(Page-level text extractions)
━━━━━━━━━━━━━━━━
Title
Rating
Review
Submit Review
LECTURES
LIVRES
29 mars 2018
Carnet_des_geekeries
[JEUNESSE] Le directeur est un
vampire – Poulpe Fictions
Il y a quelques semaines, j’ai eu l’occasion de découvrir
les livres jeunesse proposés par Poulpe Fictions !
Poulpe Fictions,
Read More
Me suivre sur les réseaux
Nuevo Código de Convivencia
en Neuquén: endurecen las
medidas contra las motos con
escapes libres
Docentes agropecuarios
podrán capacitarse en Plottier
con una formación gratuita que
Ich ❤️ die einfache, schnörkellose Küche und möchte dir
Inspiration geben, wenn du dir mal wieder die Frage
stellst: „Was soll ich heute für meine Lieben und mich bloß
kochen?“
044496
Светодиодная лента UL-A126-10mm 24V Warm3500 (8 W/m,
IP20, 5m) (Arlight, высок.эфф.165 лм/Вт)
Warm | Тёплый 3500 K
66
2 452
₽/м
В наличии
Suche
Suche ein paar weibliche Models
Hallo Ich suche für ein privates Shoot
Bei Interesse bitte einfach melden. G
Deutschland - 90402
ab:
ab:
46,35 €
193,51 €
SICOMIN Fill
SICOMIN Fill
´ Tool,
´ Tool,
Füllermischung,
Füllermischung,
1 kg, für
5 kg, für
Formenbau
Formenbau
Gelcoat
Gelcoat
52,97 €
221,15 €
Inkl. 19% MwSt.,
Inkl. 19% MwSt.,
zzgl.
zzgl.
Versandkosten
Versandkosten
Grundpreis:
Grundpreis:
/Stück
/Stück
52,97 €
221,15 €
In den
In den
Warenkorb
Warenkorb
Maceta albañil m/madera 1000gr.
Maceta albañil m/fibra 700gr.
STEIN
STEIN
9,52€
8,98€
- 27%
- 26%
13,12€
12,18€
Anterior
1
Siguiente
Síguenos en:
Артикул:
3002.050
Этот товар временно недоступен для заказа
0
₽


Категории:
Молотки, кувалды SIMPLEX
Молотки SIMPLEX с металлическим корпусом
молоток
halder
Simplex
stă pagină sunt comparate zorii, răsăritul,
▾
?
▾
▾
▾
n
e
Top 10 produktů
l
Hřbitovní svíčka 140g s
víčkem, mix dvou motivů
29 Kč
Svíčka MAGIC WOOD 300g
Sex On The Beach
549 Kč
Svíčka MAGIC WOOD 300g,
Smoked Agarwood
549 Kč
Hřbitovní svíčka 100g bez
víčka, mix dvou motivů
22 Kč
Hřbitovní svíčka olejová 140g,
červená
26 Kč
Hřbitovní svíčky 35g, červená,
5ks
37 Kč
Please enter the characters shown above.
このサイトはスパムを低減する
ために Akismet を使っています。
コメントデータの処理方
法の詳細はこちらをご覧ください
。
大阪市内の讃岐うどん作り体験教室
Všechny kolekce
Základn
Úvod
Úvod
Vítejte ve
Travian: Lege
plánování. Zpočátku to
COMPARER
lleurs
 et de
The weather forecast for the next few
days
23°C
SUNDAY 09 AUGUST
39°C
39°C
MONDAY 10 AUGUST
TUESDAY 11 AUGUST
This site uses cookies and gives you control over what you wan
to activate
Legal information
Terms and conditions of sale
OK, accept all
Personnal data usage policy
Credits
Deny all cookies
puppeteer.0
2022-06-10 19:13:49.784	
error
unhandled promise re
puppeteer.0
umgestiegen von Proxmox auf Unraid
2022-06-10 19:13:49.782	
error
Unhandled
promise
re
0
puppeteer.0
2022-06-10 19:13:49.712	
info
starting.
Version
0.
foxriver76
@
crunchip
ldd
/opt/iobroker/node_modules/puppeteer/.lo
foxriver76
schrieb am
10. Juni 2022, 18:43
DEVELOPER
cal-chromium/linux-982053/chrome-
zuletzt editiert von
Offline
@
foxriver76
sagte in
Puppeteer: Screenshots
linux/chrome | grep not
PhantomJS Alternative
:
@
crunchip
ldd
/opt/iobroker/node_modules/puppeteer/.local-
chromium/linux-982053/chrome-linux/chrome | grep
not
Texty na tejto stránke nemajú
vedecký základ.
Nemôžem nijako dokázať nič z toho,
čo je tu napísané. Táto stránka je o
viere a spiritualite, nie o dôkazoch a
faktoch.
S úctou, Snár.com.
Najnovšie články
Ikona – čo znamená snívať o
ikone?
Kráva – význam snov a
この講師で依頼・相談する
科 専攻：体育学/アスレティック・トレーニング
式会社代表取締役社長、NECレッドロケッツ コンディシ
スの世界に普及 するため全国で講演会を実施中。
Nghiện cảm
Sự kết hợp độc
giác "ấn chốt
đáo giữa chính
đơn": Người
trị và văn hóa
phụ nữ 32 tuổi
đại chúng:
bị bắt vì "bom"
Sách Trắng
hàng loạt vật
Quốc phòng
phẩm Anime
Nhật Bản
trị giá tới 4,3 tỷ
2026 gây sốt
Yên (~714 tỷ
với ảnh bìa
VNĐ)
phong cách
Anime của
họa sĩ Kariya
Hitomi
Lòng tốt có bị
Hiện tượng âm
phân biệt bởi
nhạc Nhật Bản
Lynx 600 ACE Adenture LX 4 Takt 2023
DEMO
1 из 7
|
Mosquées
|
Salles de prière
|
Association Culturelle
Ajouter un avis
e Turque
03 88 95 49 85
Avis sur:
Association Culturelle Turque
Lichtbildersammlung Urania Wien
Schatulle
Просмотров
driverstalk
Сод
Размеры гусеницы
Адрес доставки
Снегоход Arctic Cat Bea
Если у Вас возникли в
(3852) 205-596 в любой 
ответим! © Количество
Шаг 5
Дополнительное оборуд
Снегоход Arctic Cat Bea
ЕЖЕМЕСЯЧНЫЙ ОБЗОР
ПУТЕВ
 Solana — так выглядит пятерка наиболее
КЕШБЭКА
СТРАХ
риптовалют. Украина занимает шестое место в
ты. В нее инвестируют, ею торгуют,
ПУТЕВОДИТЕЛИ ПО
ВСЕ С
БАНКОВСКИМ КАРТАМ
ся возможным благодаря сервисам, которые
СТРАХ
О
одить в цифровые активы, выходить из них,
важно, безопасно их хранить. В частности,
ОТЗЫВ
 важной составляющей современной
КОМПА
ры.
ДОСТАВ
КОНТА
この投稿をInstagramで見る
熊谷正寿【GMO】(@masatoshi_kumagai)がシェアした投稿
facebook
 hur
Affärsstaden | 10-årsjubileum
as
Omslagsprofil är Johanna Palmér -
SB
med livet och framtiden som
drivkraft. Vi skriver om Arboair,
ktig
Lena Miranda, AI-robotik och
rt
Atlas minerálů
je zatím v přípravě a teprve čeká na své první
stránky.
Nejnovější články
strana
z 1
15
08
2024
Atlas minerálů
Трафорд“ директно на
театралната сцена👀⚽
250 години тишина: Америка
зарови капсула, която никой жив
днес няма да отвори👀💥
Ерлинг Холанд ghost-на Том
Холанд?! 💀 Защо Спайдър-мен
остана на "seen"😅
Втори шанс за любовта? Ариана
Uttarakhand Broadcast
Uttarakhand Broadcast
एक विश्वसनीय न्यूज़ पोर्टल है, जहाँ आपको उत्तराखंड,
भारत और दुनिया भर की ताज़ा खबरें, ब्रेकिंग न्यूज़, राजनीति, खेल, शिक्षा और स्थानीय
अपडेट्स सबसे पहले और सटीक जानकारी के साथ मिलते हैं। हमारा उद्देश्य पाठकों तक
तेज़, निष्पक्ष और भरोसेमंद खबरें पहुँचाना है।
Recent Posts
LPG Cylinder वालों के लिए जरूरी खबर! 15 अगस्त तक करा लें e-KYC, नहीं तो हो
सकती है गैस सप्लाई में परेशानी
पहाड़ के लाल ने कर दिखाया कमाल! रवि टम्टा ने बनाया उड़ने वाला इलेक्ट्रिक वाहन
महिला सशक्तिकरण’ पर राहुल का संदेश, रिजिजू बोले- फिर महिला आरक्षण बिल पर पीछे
━━━━━━━━━━━━━━━━
## Work required:
The answer should consist solely of the lines from the first line above through the one with "Docentes agropecuarios", both included, repeated exactly.

## Problem solution:
Title
Rating
Review
Submit Review
LECTURES
LIVRES
29 mars 2018
Carnet_des_geekeries
[JEUNESSE] Le directeur est un
vampire – Poulpe Fictions
Il y a quelques semaines, j’ai eu l’occasion de découvrir
les livres jeunesse proposés par Poulpe Fictions !
Poulpe Fictions,
Read More
Me suivre sur les réseaux
Nuevo Código de Convivencia
en Neuquén: endurecen las
medidas contra las motos con
escapes libres
Docentes agropecuarios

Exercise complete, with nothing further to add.